Choices are something Americans seem to take for granted.  We grow up believing that by being a citizen of these United States, we have freedom of choice guaranteed by our Constitution.  In some ways, that belief is correct.  However, we do not have freedom of choice when it comes to harming others to satisfy our own desires.  I really had this thought driven home to me this past week as I spent our fall break from school in Branson, Missouri.

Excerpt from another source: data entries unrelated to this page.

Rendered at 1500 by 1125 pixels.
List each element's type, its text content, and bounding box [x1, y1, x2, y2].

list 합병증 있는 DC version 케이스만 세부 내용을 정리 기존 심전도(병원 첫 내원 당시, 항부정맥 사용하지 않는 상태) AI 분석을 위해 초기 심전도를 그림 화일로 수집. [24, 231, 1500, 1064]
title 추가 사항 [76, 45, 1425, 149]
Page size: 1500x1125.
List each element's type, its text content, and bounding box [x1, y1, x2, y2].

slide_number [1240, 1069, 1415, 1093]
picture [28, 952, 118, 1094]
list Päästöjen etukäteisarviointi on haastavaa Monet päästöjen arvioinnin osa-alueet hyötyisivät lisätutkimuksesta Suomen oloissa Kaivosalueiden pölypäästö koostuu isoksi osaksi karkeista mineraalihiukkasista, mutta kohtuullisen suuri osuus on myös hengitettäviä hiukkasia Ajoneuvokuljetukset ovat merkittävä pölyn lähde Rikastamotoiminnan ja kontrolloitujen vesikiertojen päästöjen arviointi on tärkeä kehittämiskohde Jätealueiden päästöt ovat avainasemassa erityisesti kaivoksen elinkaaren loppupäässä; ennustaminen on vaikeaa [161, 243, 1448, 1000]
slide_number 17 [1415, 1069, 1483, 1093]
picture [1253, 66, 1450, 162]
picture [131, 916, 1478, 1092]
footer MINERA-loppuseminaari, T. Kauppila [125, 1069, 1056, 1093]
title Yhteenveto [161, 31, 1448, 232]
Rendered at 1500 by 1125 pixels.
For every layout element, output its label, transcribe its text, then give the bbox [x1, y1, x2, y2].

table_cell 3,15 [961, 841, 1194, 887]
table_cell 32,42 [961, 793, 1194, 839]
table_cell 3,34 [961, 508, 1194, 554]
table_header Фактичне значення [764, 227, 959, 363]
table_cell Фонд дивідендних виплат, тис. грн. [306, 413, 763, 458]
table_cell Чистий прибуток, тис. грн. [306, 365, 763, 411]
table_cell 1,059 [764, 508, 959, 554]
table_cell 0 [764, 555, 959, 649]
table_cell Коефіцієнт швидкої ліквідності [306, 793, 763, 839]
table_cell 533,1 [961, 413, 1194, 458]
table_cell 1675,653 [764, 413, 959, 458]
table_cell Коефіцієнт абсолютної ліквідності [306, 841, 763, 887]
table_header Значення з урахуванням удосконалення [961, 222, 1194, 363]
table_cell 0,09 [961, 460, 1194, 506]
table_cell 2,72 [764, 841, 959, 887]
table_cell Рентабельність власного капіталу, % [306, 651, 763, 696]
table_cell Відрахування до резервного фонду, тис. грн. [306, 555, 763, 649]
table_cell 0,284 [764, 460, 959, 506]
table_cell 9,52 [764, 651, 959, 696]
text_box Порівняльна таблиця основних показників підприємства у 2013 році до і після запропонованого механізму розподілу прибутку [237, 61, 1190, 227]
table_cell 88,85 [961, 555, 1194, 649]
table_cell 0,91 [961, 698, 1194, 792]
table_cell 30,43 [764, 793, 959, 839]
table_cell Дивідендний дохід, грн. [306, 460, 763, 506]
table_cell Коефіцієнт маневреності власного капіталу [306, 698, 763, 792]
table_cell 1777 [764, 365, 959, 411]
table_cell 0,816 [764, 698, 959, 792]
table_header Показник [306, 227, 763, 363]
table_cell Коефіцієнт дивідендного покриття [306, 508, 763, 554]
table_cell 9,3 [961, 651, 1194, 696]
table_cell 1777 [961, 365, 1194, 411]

            People are still talking about the tragedy that occurred on Tablerock Lake, when a hurricane force wind came up suddenly and caused the sinking of an amphibious vehicle called a duck, thus taking the lives of many of the forty passengers aboard. One family lost eleven members in that accident.  The news coverage notes that the company chose to do the lake tour first in spite of the weather warnings and postpone the land tour until afterwards.  There is a lawsuit now because the tickets were refundable if the water tour wasn’t completed.  So, it seems the change in tours was to protect the profit of the company.  Since the driver of the vehicle also drowned, no one can ask him if he had a choice in the matter.

            I’ve always taken choices as a very serious matter.  Perhaps that is because my father, a long distance truck driver for over seventy years, constantly made me aware of the dangers that lurked in the everyday world of driving: avoiding road hazards; passing trucks quickly to avoid possible rupture of truck tire retreads hitting my vehicle; keeping speed up after passing a truck so the trucker didn’t have to shift down as his truck gained speed going downhill; and avoiding drunk drivers.  With all these things drilled into my mind, I try to stay alert and to make safe choices when I drive.

            Yet, daily choices don’t seem nearly so startling as the two paragraphs above have shown.  Most of our choices seem insignificant in comparison.  I saw a billboard while traveling that said simply one sentence: “Two days absence per month = failure in reading.”  I get the point the sign is trying to make; however, I would have to do a lot of investigation to verify the fact.

            We certainly want to make correct and wise choices.  That is one of the primary lessons I try to teach my students.  Each day begins with us making a choice as to what kind of day we will have: good or bad.  We can’t prevent bad things happening to good people, but we can choose how we handle all things that come our way.  My husband always taught his clients to “reframe” situations in a positive manner.  I have learned to do this…although I am not successful one hundred percent of the time.  But I have improved with age!

            My daughter Michelle has helped me over the years by having extraordinary faith in God to provide in times of need.  She’d always say, “I wonder how God will help me in this matter.”  God has always provided for and rewarded her faith in Him.  I still have a small tendency to try to help God solve the problem…but I’m getting better at waiting upon the Lord.

            The statistics of assaults upon teachers by students in the U.S. is astounding!  Walter Williams has once again provided some of the statistics in his editorial last week.  Many teachers have quit their jobs rather than put up with the abuse.  I wonder what will happen when good teachers are no longer available to teach.  Our own state is suffering from acute teacher shortages.  We see teachers making a choice to leave their chosen profession…will students make a choice to change classroom behaviors?  I fear the crisis will become even greater in the coming years.

            The families in our school have made choices to send their children to our private school.  Many have made great sacrifices.  My staff and I made the choice of working for salaries below the state mandated salaries of public school teachers because we prefer to work in a positive and safe environment.  We do all this so that kids can have more choices in their futures.